Después de la experiencia espiritual llegó la cadencia de la rola Honky tonk woman, con lo que todos se pusieron a caderear riquísimo, algo de lo más granado de Los Stones. El ánimo no decrecía.

Mick volvió a interpelar al público: “La estamos pasando bien en México… Sean Penn vino al hotel y quería entrevistarme pero me le escapé”.

Después presentó a sus músicos y después al resto de la banda: Ronnie, Charlie y Keith palmas a lo alto y vítores increíbles, la mayor para éste último. Quien queda solo con su guitarra. Bluuuues con You got the silver.

Sigue Before they make me run pero ahora Keith se hace acompañar de Ronnie y Charlie, además de un par de coristas.

El gozo stoniano prosiguió con Midnight rambler, un temita acá, con el sello musical surcado en los últimos 50 años donde hubo lugar para el lucimiento personal en cada uno de los instrumentos y Mick en la armónica y unos pasitos de … baile.

Luego Mick, como un director de orquesta, se puso a dirigir al público del Foro Sol con grititos guturales y pedazos de canciones, al tiempo que los guitarrazos, batacazos lo secundaban/acompañaban.

Después de la deconstrucción musical Mick destacó que visitaron el Zócalo Capitalino, las pirámides en Teotihuacan, “pero lo mejor fue ir a las luchas aunque nadie se quiso subir al ring”, dijo Jagger mientras Watts y Richards saludaban a su público. Jagger cedió el micrófono a Richards para que cantara “You got the silver” y “Before they make me run”, para después dar una cátedra de cómo desenvolverse en el escenario con “ Midnight rambler”, con tonos no tan altos como en el pasado pero con la misma afinación de siempre, al tiempo que se quitaba la ropa para quedarse en camiseta mientras miles de personas se quedaban en playera al ritmo disco de “I miss you”, Jagger les aplaudia y les decía, “ustedes son chidos” y ondeaba la bandera de México.

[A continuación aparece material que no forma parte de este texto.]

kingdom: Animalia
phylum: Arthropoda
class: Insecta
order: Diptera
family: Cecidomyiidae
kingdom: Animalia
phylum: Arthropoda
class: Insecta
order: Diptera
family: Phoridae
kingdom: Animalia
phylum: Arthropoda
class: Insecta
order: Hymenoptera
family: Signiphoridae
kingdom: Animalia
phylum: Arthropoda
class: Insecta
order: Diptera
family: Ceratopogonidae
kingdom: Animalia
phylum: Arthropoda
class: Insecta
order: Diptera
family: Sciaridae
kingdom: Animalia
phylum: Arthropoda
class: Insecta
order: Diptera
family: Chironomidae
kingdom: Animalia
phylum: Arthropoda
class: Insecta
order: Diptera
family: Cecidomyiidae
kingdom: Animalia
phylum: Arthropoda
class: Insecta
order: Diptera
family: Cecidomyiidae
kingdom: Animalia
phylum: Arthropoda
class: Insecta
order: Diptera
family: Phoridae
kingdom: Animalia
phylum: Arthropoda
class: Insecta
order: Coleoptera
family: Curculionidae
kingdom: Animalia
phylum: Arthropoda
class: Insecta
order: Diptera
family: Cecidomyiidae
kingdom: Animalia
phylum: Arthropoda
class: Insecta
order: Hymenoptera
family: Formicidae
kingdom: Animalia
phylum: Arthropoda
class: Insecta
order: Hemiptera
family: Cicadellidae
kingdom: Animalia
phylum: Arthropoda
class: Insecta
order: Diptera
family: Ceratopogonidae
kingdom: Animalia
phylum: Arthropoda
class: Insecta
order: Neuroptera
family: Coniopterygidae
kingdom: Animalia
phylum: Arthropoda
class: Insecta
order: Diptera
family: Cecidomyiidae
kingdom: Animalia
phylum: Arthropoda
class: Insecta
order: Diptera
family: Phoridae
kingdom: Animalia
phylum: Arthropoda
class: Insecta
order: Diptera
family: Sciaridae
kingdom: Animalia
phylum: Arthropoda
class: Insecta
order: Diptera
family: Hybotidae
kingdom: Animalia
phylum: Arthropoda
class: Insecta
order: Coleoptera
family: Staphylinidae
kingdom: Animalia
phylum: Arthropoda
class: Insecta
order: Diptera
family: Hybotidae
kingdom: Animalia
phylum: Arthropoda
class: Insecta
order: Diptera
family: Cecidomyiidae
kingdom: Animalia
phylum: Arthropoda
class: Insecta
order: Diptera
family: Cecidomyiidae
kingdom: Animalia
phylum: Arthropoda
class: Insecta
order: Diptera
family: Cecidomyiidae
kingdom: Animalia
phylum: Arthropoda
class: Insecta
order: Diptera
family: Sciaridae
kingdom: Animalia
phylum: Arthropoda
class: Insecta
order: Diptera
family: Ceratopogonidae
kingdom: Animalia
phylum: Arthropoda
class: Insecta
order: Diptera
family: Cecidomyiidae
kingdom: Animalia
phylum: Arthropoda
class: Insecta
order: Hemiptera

El cobijo para las maltrechas almas llegó con Gimme shelter, el éxtasis se hizo tangible en la dermis y epidermis… La voz de Mick y su corista se coló por todos los poros de la piel lúbricamente/cachondamente

La némesis llegó con Jumping Jack Flash, trenzada con Sympathy for the devil y Brown sugar, que en opinión de Mick: “Qué noche tan brutal”.

Los Stones se despidieron pero salieron y se rifaron con dos temas más: You can’t always get what you want y su rolita más famosa I can’t get no satisfaction.

El Sol ya dormía en China, en su nadir y Los Stones llegaron a su cenit. Dejando un sentimiento de que cuando se acaba de escucharlos no hay retorno y lo que es peor ni deseo de retornar.

El próximo jueves será el segundo concierto de Sus Satánicas Majestades en la Ciudad de México y el 25 de marzo darán su último concierto en Latinoamérica nada menos que en La Habana, Cuba, gratis.